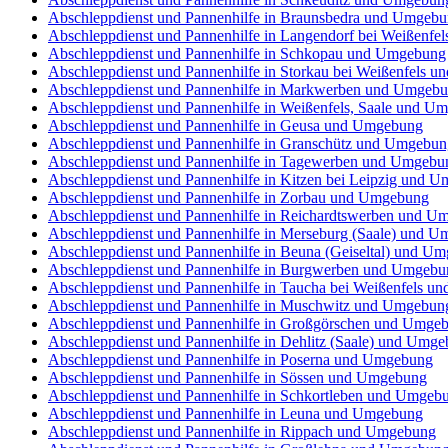
Abschleppdienst und Pannenhilfe in Braunsbedra und Umgeb
Abschleppdienst und Pannenhilfe in Langendorf bei Weißenf
Abschleppdienst und Pannenhilfe in Schkopau und Umgebung
Abschleppdienst und Pannenhilfe in Storkau bei Weißenfels 
Abschleppdienst und Pannenhilfe in Markwerben und Umgeb
Abschleppdienst und Pannenhilfe in Weißenfels, Saale und U
Abschleppdienst und Pannenhilfe in Geusa und Umgebung
Abschleppdienst und Pannenhilfe in Granschütz und Umgebun
Abschleppdienst und Pannenhilfe in Tagewerben und Umgebu
Abschleppdienst und Pannenhilfe in Kitzen bei Leipzig und 
Abschleppdienst und Pannenhilfe in Zorbau und Umgebung
Abschleppdienst und Pannenhilfe in Reichardtswerben und U
Abschleppdienst und Pannenhilfe in Merseburg (Saale) und 
Abschleppdienst und Pannenhilfe in Beuna (Geiseltal) und U
Abschleppdienst und Pannenhilfe in Burgwerben und Umgebu
Abschleppdienst und Pannenhilfe in Taucha bei Weißenfels 
Abschleppdienst und Pannenhilfe in Muschwitz und Umgebun
Abschleppdienst und Pannenhilfe in Großgörschen und Umge
Abschleppdienst und Pannenhilfe in Dehlitz (Saale) und Umg
Abschleppdienst und Pannenhilfe in Poserna und Umgebung
Abschleppdienst und Pannenhilfe in Sössen und Umgebung
Abschleppdienst und Pannenhilfe in Schkortleben und Umgeb
Abschleppdienst und Pannenhilfe in Leuna und Umgebung
Abschleppdienst und Pannenhilfe in Rippach und Umgebung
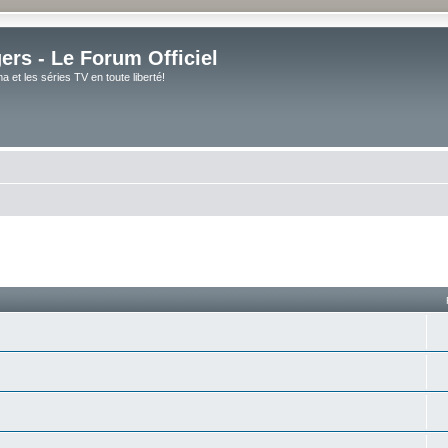
rs - Le Forum Officiel
et les séries TV en toute liberté!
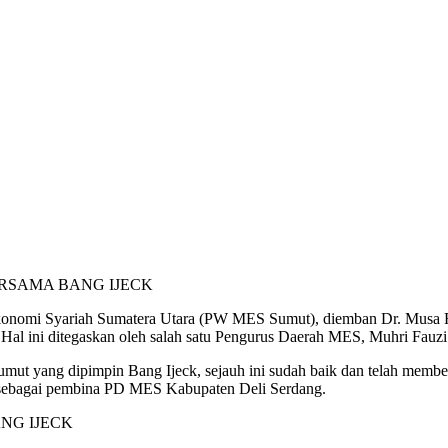
mi Syariah Sumatera Utara (PW MES Sumut), diemban Dr. Musa Rajeks
Hal ini ditegaskan oleh salah satu Pengurus Daerah MES, Muhri Fauzi
umut yang dipimpin Bang Ijeck, sejauh ini sudah baik dan telah memb
at sebagai pembina PD MES Kabupaten Deli Serdang.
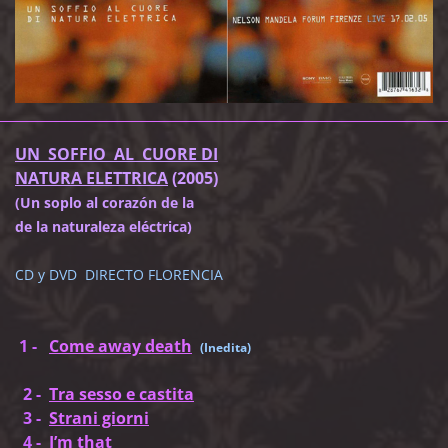
UN SOFFIO AL CUORE DI
NATURA ELETTRICA
(2005)
(Un soplo al corazón de la
de la naturaleza eléctrica)
CD y DVD DIRECTO FLORENCIA
1 -
Come away death
(Inedita)
2 -
Tra sesso e castita
3 -
Strani giorni
4 -
I’m that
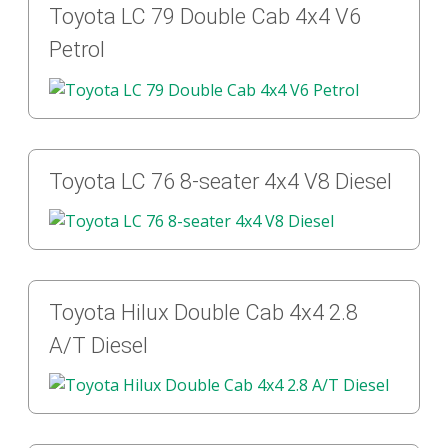
Toyota LC 79 Double Cab 4x4 V6
Petrol
Toyota LC 76 8-seater 4x4 V8 Diesel
Toyota Hilux Double Cab 4x4 2.8
A/T Diesel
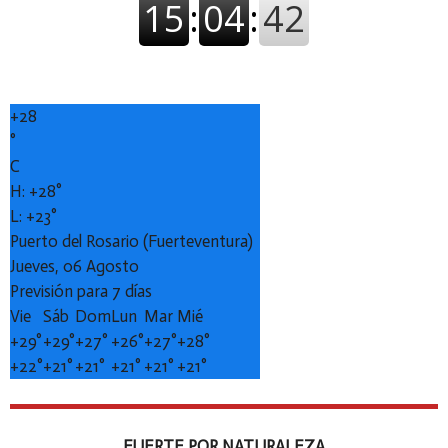
+
28
°
C
H:
+
28°
L:
+
23°
Puerto del Rosario (Fuerteventura)
Jueves, 06 Agosto
Previsión para 7 días
Vie
Sáb
Dom
Lun
Mar
Mié
+
29°
+
29°
+
27°
+
26°
+
27°
+
28°
+
22°
+
21°
+
21°
+
21°
+
21°
+
21°
FUERTE POR NATURALEZA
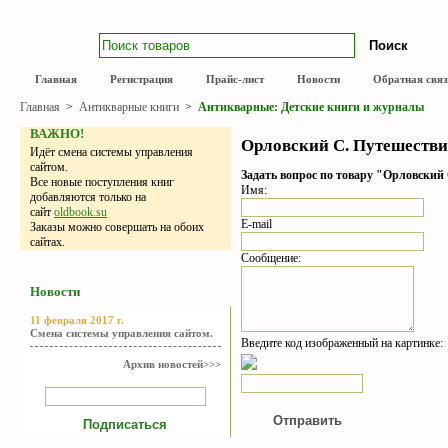
Поиск
Главная
Регистрация
Прайс-лист
Новости
Обратная связ
Главная
>
Антикварные книги
>
Антикварные: Детские книги и журналы
ВАЖНО!
Орловский С. Путешествие
Идёт смена системы управления
сайтом.
Задать вопрос по товару "Орловский 
Все новые поступления книг
Имя:
добавляются только на
сайт
oldbook.su
E-mail
Заказы можно совершать на обоих
сайтах.
Сообщение:
Новости
11 февраля 2017 г.
Смена системы управления сайтом.
Введите код изображенный на картинке:
Архив новостей>>>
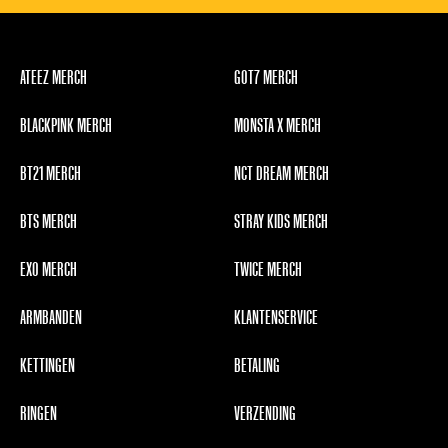
ATEEZ MERCH
GOT7 MERCH
BLACKPINK MERCH
MONSTA X MERCH
BT21 MERCH
NCT DREAM MERCH
BTS MERCH
STRAY KIDS MERCH
EXO MERCH
TWICE MERCH
ARMBANDEN
KLANTENSERVICE
KETTINGEN
BETALING
RINGEN
VERZENDING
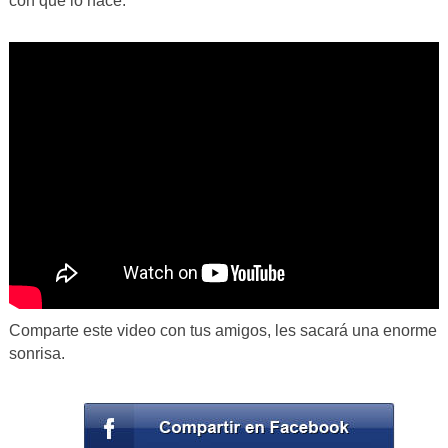
con que lo hace.
Comparte este video con tus amigos, les sacará una enorme
sonrisa.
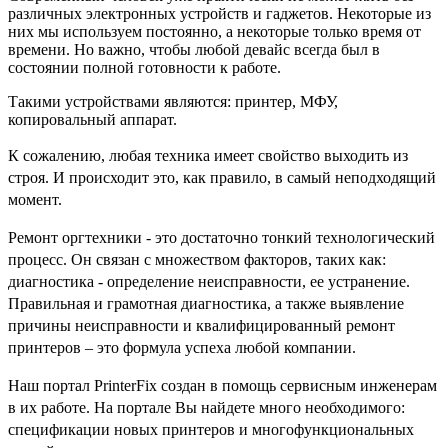
различных электронных устройств и гаджетов. Некоторые из
них мы используем постоянно, а некоторые только время от
времени. Но важно, чтобы любой девайс всегда был в
состоянии полной готовности к работе.
Такими устройствами являются: принтер, МФУ,
копировальный аппарат.
К сожалению, любая техника имеет свойство выходить из
строя. И происходит это, как правило, в самый неподходящий
момент.
Ремонт оргтехники - это достаточно тонкий технологический
процесс. Он связан с множеством факторов, таких как:
диагностика - определение неисправности, ее устранение.
Правильная и грамотная диагностика, а также выявление
причины неисправности и квалифицированный ремонт
принтеров – это формула успеха любой компании.
Наш портал PrinterFix создан в помощь сервисным инженерам
в их работе. На портале Вы найдете много необходимого:
спецификации новых принтеров и многофункциональных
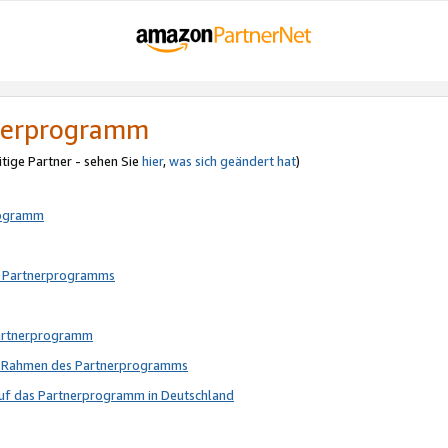
tnerprogramm
itige Partner - sehen Sie
hier
,
was sich geändert hat
)
rogramm
s Partnerprogramms
Partnerprogramm
im Rahmen des Partnerprogramms
auf das Partnerprogramm in Deutschland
________________________
* **Exercise instructions**: Check how many lines in the entries contain "книги", and reply with that number alone.

* **Reply**: 2